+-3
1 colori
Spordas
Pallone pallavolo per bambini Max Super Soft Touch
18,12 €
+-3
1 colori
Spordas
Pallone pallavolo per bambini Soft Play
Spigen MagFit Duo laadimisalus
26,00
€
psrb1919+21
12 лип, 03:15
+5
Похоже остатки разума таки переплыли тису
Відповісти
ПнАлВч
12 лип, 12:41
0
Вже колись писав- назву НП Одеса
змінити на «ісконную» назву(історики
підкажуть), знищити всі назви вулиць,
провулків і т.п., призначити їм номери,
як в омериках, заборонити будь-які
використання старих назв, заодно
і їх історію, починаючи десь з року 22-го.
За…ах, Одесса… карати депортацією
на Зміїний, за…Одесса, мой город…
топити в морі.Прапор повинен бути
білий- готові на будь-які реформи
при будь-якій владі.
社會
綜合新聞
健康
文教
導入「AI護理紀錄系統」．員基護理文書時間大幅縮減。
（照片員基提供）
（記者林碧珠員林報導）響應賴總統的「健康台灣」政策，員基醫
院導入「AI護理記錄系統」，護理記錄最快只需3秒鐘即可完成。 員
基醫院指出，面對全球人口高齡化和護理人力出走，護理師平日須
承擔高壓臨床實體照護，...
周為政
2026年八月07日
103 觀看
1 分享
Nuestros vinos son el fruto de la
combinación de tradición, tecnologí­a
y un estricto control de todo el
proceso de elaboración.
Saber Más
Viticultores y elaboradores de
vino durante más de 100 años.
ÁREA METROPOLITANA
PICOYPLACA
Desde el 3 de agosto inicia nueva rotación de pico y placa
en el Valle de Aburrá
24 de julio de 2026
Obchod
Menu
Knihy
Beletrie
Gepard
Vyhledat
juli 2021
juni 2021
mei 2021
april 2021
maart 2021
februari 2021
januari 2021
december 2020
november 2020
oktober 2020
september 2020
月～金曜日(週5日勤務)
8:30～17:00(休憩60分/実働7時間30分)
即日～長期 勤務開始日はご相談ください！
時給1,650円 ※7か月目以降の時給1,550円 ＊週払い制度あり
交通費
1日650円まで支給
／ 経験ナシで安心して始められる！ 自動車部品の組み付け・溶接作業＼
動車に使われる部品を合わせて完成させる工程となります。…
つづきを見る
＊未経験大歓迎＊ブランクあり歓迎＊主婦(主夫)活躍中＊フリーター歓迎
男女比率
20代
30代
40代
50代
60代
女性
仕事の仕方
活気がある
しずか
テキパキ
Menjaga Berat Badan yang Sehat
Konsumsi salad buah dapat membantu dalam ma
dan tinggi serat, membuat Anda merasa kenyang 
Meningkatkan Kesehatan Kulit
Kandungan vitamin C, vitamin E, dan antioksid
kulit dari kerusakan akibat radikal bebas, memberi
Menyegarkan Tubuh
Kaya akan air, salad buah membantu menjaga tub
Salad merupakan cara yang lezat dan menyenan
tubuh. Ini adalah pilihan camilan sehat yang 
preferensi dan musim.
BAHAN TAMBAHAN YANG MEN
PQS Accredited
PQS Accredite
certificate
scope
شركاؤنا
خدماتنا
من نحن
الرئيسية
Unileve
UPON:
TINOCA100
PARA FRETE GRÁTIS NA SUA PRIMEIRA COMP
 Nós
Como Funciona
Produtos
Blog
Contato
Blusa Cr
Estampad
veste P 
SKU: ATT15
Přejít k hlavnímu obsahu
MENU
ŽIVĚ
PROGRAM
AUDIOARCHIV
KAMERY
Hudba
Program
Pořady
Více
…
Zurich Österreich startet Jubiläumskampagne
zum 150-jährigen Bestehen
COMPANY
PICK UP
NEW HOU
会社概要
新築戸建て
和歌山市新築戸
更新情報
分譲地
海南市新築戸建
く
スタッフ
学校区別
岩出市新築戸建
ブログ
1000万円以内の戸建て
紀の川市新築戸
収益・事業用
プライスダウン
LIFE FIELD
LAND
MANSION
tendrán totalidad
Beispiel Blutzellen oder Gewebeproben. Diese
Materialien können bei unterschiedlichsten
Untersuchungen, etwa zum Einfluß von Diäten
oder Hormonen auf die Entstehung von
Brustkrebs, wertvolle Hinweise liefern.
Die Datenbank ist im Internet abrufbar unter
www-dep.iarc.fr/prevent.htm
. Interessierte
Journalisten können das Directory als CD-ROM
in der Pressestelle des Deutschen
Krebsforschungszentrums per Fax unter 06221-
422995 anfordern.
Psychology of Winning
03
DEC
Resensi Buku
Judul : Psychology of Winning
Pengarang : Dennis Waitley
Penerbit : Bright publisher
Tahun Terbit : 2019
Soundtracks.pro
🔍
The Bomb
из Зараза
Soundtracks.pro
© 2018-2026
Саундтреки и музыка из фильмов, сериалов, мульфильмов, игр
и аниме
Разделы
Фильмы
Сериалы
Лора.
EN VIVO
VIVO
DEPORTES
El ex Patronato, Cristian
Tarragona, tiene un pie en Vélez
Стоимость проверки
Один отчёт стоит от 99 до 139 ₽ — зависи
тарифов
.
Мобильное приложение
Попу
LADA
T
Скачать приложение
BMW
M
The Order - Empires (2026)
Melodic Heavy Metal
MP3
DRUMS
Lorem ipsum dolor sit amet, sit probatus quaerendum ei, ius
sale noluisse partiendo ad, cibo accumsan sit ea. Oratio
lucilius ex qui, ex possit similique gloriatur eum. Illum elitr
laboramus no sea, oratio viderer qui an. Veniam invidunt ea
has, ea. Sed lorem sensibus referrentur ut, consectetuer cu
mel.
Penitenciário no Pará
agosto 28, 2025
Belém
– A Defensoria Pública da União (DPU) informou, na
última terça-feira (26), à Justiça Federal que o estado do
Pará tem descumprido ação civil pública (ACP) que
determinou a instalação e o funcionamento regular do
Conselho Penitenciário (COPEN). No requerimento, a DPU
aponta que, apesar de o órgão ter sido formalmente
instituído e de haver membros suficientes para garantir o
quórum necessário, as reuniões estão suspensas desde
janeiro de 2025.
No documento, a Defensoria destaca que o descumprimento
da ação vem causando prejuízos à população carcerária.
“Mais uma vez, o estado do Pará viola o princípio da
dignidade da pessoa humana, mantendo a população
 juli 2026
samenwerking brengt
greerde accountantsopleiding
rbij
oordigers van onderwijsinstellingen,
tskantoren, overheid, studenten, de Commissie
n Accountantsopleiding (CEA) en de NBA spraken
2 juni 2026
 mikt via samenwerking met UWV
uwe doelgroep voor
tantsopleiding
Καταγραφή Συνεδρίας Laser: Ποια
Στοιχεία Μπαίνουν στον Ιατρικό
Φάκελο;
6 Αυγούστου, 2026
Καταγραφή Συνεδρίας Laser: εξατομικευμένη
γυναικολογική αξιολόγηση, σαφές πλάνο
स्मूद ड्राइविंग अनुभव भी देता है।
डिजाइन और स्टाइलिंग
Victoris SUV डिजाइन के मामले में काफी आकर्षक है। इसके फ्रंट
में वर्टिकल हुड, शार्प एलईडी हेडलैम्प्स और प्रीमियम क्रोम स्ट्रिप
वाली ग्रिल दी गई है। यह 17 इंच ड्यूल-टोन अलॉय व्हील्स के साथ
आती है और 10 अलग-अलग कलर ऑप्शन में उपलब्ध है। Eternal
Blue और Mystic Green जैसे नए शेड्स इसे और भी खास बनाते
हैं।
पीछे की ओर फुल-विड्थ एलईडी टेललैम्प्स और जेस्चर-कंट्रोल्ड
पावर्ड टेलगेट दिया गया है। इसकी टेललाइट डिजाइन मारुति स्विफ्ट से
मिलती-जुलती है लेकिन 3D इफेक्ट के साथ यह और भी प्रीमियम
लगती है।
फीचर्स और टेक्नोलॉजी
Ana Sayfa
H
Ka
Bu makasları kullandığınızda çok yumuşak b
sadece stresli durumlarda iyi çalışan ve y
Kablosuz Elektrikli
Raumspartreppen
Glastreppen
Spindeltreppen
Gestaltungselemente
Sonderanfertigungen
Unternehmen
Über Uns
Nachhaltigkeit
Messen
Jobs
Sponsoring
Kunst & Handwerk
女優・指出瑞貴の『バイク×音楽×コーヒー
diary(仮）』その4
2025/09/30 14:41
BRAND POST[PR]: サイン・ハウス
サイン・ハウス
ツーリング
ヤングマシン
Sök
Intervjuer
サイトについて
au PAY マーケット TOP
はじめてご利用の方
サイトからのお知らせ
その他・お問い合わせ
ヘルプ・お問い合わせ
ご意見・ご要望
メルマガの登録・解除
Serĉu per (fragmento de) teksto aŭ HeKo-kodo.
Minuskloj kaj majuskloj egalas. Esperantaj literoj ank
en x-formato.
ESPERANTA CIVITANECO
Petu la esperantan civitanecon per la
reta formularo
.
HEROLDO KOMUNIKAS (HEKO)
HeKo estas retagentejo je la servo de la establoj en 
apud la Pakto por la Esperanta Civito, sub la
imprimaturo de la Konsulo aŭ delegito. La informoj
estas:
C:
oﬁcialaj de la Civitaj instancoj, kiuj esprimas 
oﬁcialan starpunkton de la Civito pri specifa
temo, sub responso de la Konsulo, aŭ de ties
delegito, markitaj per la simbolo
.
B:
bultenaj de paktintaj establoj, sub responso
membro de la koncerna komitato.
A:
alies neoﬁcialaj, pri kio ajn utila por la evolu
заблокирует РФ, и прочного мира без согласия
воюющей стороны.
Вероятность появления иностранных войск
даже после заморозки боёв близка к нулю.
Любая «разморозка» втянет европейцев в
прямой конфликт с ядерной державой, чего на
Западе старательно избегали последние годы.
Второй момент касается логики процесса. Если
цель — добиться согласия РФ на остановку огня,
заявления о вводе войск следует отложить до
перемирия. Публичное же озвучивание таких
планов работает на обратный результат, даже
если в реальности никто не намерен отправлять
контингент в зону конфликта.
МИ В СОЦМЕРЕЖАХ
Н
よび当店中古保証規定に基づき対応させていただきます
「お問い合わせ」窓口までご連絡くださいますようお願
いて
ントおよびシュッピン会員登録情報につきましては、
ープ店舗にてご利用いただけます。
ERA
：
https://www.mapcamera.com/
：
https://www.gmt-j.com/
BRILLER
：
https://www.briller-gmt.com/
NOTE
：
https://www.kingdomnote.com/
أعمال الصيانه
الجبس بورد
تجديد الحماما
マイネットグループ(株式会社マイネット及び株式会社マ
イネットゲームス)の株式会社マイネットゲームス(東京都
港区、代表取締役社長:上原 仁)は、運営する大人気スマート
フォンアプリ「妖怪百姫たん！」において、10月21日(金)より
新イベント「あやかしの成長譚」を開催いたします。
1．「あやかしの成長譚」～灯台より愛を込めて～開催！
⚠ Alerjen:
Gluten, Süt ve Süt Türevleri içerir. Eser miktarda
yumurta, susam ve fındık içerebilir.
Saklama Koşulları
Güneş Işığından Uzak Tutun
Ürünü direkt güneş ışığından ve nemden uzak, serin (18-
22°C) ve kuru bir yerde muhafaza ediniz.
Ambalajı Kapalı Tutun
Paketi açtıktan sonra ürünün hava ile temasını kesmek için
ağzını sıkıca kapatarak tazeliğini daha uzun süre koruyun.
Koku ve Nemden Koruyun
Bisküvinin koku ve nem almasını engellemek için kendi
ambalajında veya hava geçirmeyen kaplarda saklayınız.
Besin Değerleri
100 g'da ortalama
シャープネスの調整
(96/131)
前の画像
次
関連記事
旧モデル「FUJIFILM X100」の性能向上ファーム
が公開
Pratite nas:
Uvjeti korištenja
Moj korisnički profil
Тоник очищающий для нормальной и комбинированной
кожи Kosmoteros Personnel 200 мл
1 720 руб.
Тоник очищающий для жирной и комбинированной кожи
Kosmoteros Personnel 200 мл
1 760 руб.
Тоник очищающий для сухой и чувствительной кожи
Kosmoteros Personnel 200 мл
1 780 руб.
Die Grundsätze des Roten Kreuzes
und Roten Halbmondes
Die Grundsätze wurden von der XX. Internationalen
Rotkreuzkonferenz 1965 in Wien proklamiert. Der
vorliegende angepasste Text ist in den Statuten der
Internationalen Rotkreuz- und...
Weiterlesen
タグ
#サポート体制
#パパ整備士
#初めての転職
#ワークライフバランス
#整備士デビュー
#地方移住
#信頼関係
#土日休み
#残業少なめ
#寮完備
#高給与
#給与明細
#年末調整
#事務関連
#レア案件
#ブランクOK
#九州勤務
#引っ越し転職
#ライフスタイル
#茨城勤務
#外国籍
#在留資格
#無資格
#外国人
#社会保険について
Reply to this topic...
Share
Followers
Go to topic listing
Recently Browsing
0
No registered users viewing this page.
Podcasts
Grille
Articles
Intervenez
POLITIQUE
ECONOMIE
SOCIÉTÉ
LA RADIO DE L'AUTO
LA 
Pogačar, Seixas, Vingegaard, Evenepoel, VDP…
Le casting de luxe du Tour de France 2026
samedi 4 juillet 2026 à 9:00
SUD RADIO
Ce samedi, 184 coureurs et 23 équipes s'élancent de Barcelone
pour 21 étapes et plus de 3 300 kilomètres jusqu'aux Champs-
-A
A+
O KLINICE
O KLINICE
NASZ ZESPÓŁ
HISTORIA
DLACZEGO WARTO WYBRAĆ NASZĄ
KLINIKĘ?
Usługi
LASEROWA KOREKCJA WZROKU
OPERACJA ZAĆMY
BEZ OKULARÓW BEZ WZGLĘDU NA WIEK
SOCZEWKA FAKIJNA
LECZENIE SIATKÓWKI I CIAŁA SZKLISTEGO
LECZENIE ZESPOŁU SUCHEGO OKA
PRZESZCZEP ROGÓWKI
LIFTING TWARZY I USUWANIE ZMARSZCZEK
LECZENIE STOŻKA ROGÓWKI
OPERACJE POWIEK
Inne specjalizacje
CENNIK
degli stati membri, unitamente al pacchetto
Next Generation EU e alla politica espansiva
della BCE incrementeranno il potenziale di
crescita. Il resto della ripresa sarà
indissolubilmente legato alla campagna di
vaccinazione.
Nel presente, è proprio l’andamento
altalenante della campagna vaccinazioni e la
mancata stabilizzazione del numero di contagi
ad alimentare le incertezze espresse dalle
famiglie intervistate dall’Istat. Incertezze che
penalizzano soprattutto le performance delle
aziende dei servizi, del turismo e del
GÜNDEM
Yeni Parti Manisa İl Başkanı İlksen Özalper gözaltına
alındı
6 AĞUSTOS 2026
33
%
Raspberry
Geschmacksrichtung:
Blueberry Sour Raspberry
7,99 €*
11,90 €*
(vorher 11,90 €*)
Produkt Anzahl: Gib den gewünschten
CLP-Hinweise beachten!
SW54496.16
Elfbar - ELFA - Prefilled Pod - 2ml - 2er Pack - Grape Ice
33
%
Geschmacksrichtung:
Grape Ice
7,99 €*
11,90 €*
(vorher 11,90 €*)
══════════
Rewrite the rows above as a JSON list of strings, starting at the very first line and ending at the line containing "Kaya akan air, salad", with both included. Use one string per line and leave out blank lines.

- Answer to this exercise:
[
  "+-3",
  "1 colori",
  "Spordas",
  "Pallone pallavolo per bambini Max Super Soft Touch",
  "18,12 €",
  "+-3",
  "1 colori",
  "Spordas",
  "Pallone pallavolo per bambini Soft Play",
  "Spigen MagFit Duo laadimisalus",
  "26,00",
  "€",
  "psrb1919+21",
  "12 лип, 03:15",
  "+5",
  "Похоже остатки разума таки переплыли тису",
  "Відповісти",
  "ПнАлВч",
  "12 лип, 12:41",
  "0",
  "Вже колись писав- назву НП Одеса",
  "змінити на «ісконную» назву(історики",
  "підкажуть), знищити всі назви вулиць,",
  "провулків і т.п., призначити їм номери,",
  "як в омериках, заборонити будь-які",
  "використання старих назв, заодно",
  "і їх історію, починаючи десь з року 22-го.",
  "За…ах, Одесса… карати депортацією",
  "на Зміїний, за…Одесса, мой город…",
  "топити в морі.Прапор повинен бути",
  "білий- готові на будь-які реформи",
  "при будь-якій владі.",
  "社會",
  "綜合新聞",
  "健康",
  "文教",
  "導入「AI護理紀錄系統」．員基護理文書時間大幅縮減。",
  "（照片員基提供）",
  "（記者林碧珠員林報導）響應賴總統的「健康台灣」政策，員基醫",
  "院導入「AI護理記錄系統」，護理記錄最快只需3秒鐘即可完成。 員",
  "基醫院指出，面對全球人口高齡化和護理人力出走，護理師平日須",
  "承擔高壓臨床實體照護，...",
  "周為政",
  "2026年八月07日",
  "103 觀看",
  "1 分享",
  "Nuestros vinos son el fruto de la",
  "combinación de tradición, tecnologí­a",
  "y un estricto control de todo el",
  "proceso de elaboración.",
  "Saber Más",
  "Viticultores y elaboradores de",
  "vino durante más de 100 años.",
  "ÁREA METROPOLITANA",
  "PICOYPLACA",
  "Desde el 3 de agosto inicia nueva rotación de pico y placa",
  "en el Valle de Aburrá",
  "24 de julio de 2026",
  "Obchod",
  "Menu",
  "Knihy",
  "Beletrie",
  "Gepard",
  "Vyhledat",
  "juli 2021",
  "juni 2021",
  "mei 2021",
  "april 2021",
  "maart 2021",
  "februari 2021",
  "januari 2021",
  "december 2020",
  "november 2020",
  "oktober 2020",
  "september 2020",
  "月～金曜日(週5日勤務)",
  "8:30～17:00(休憩60分/実働7時間30分)",
  "即日～長期 勤務開始日はご相談ください！",
  "時給1,650円 ※7か月目以降の時給1,550円 ＊週払い制度あり",
  "交通費",
  "1日650円まで支給",
  "／ 経験ナシで安心して始められる！ 自動車部品の組み付け・溶接作業＼",
  "動車に使われる部品を合わせて完成させる工程となります。…",
  "つづきを見る",
  "＊未経験大歓迎＊ブランクあり歓迎＊主婦(主夫)活躍中＊フリーター歓迎",
  "男女比率",
  "20代",
  "30代",
  "40代",
  "50代",
  "60代",
  "女性",
  "仕事の仕方",
  "活気がある",
  "しずか",
  "テキパキ",
  "Menjaga Berat Badan yang Sehat",
  "Konsumsi salad buah dapat membantu dalam ma",
  "dan tinggi serat, membuat Anda merasa kenyang ",
  "Meningkatkan Kesehatan Kulit",
  "Kandungan vitamin C, vitamin E, dan antioksid",
  "kulit dari kerusakan akibat radikal bebas, memberi",
  "Menyegarkan Tubuh",
  "Kaya akan air, salad buah membantu menjaga tub"
]